2015 will bring a world of changes into the real estate industry. The remnants, and potentially the most detrimental part, of the Dodd-Frank Act go into effect on Real Estate Title Companies and Mortgage Lenders. The new changes, called TILA-RESPA go into effect on August 1st.
Effect on Title Companies
What is going to happen to title companies in 2015 may be the most disruptive to the Real Estate Industry. Title Companies have been preparing for an entire re-work of their industry for quite some time now. Title Companies must revamp their entire process for what they do in addition to the physical/technical implementations that will also force them to retrofit their existing buildings. The estimated cost for a Title Company to get into compliance with TILA-RESPA is $250,000.00. You heard that right, by some peoples estimates (not the government) it can cost Title Companies, large and small, two-hundred-and-fifty-thousand dollars each to get into compliance. Remember the last Title Company you did business with, think about how much money they made…How many closings do they need to come up with $250,000? The retrofits include cameras, tinted windows, new technology and a lot more. Granted, this doesn’t have any impact on Title Companies that don’t close any federal loans—-all zero of them.
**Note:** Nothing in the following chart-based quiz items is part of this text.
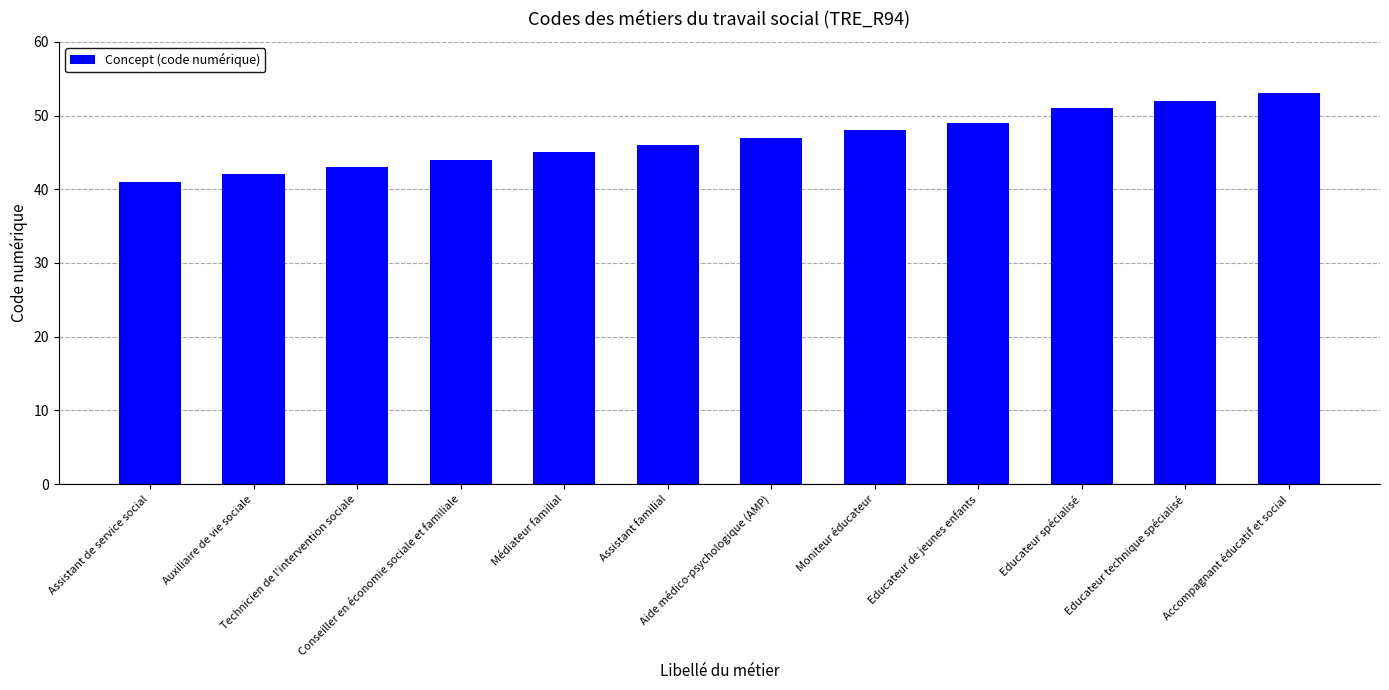

Reading left to right, extract all data points from this chart.

41	42	43	44	45	46	47	48	49	51	52	53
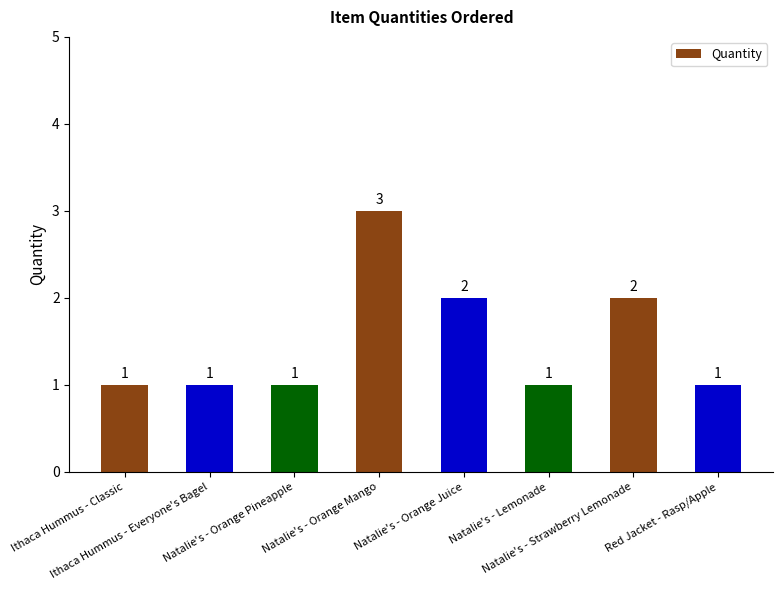

What is the maximum value shown in the chart?

3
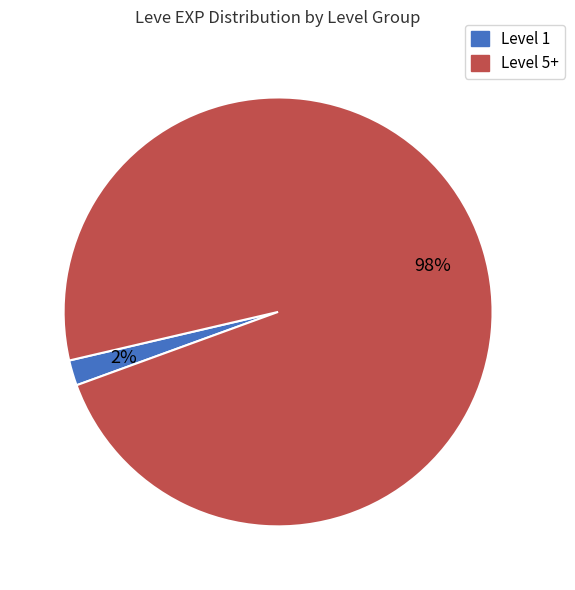

To the nearest percent, what is the average slice percentage?

50%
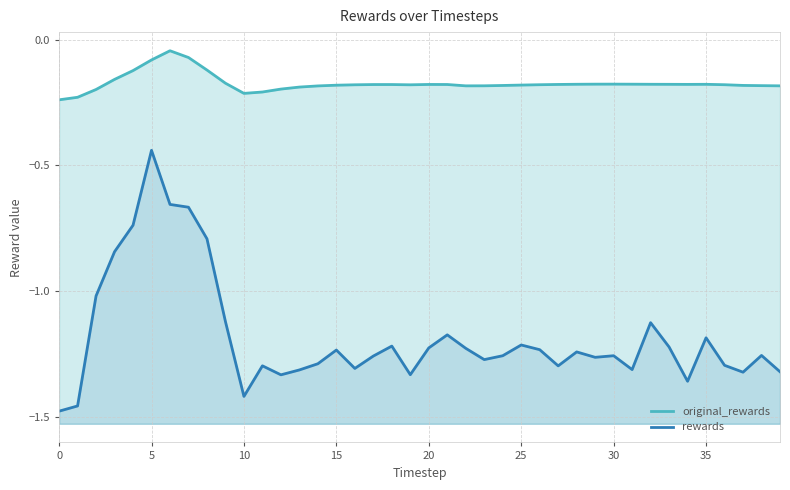

True or false: rewards and original_rewards cross at least once.

False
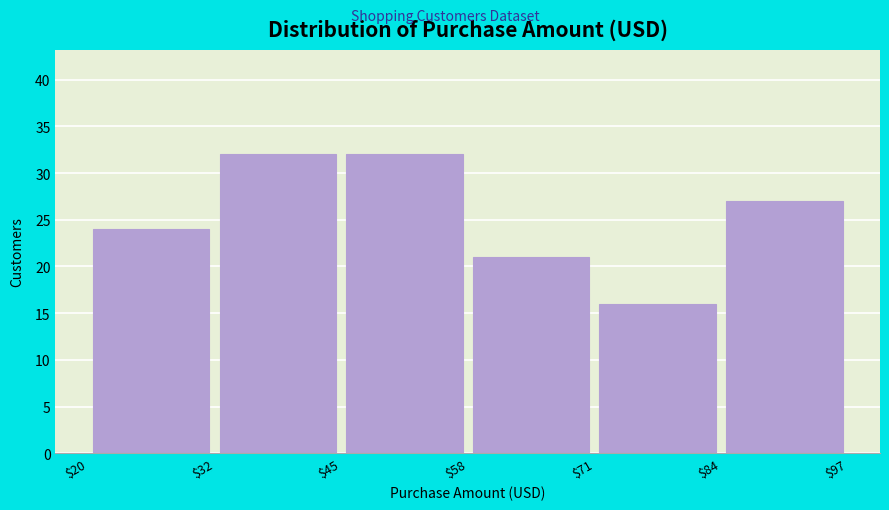

Reading left to right, transcribe this chart: for each bar, give the range it covers on the x-axis and its height. The values are not printed on the chart, so give them approximately, as read against the axis.

$20 to $32: 24
$32 to $45: 32
$45 to $58: 32
$58 to $71: 21
$71 to $84: 16
$84 to $97: 27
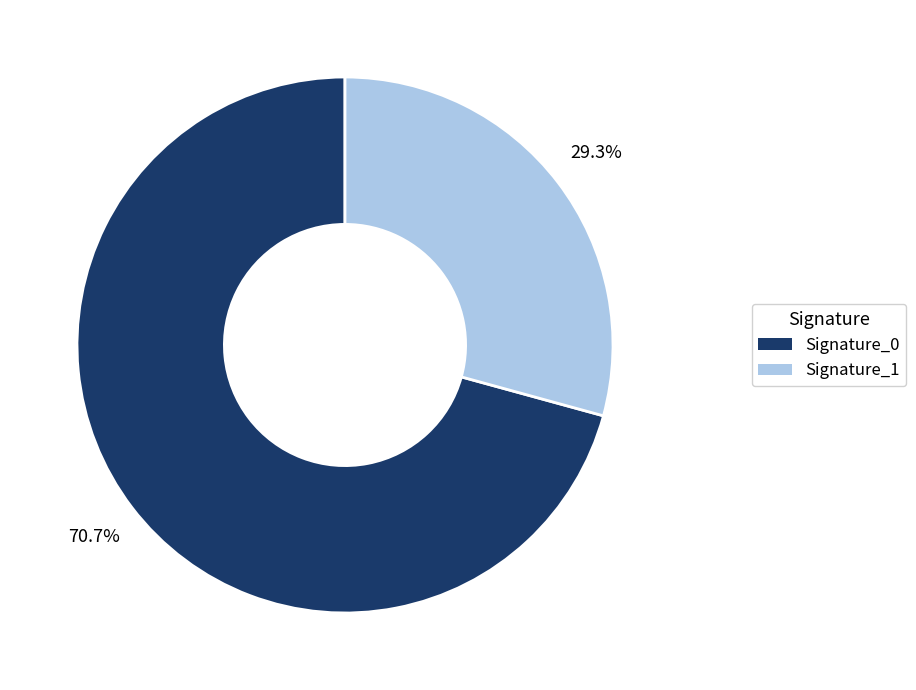

Is there any slice that represents more than half of the pie?

Yes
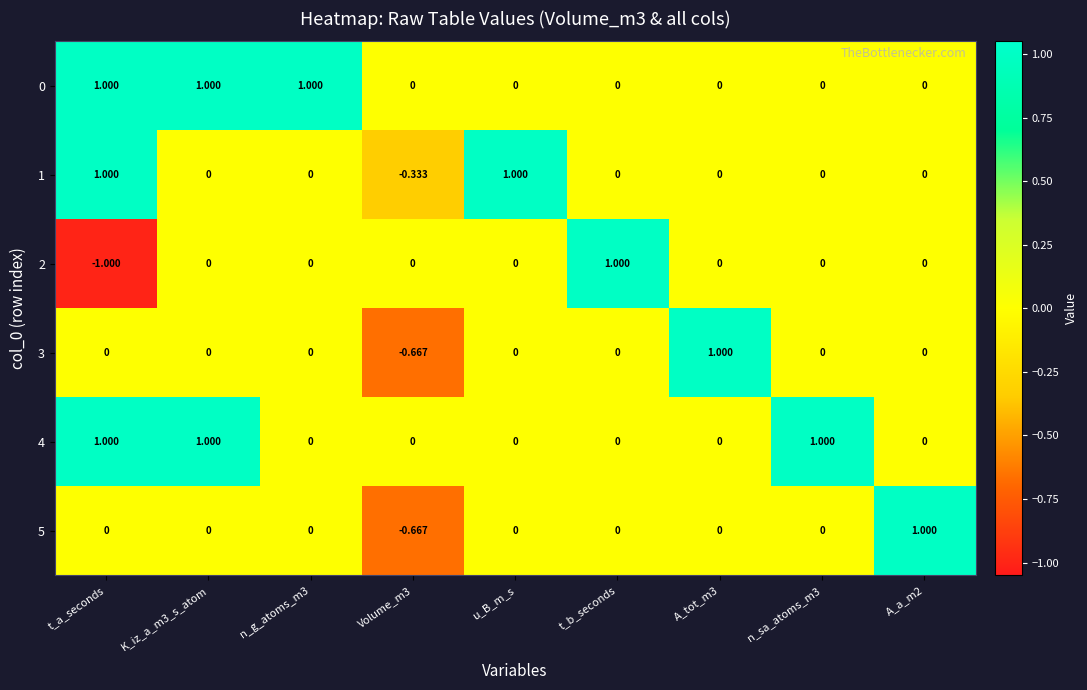

Is the value of 2 at t_b_seconds greater than the value of 3 at K_iz_a_m3_s_atom?

Yes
Mortgage Companies – Lenders
Lenders are looking at a new landscape because of the 3rd Party Vendor Management rules which makes them financially responsible for everyone they do business with. Think about that; a lender that closes with a particular Title Company, which is not in the above mentioned compliance, can be financially responsible for damages. That leads most to believe that they will be vetting everyone they do business with. Some of their partners will increase in business and some will be blacked out. They are already sending corporate people in to inspect some of their business partners. Not only is the rule itself absurd, but forces the lending institutions to implement new costs of doing business. What do you think that does to the affordability of a mortgage?
Real Estate Agents
The Real Estate Agent is the person who writes the contracts. If ample time is not allowed for the changes in closing procedures from TILLA-RESPA, they could get in some ugly positions. With the new version of the “3 day rule“being put in place, anything can postpone a closing. If the buyer or seller wants leverage, there it is. My “non-legal” advice to every real estate agent for 2015 is:
Give yourself 90 days for a closing on the contract but make an addendum that you will attempt to close on ******. Although some states have a curative clause in their contracts for title issues, that may or may not apply to your state/contract/situation. You could also write an automatic extension based off of *********. Point is, expect multiple delays/extensions on closings in 2015. More than you are used to.
Anyone who says they know exactly what will happen with Mortgage Rates are lying to you. That being said, most do expect rates to rise slightly to moderately in 2015. Truth is, you have a good chance of that, but ultimately what happens could be picked by a monkey with a dart and dartboard with the same accuracy.
Real Estate Marketing
The single biggest change in Real Estate Marketing will be a major move to Facebook Marketing. This won’t be posting your listings to your Newsfeed, but the ability to capture Buyers and Sellers. Facebook lets you target advertise using the amazing amount of data that they have on their users. That means you can pick who sees your ad with laser like precision. You can read all about Facebook Marketing for Real Estate right here. Don’t count much on your Facebook Business page being seen anymore, they have put an end to that. If you need assistance with advertising on Facebook, DEAN Knows can help. —There it is…The Shameless Plug!
Real Estate 2015 Summary
Well, there it is….DEAN Knows overview of what real estate practitioners are looking at in 2015. We could go on and on with a variety of predictions about Zillow, REALTOR.com, MLS’s, The Realty Alliance and much more…but then we’ll save that for another post.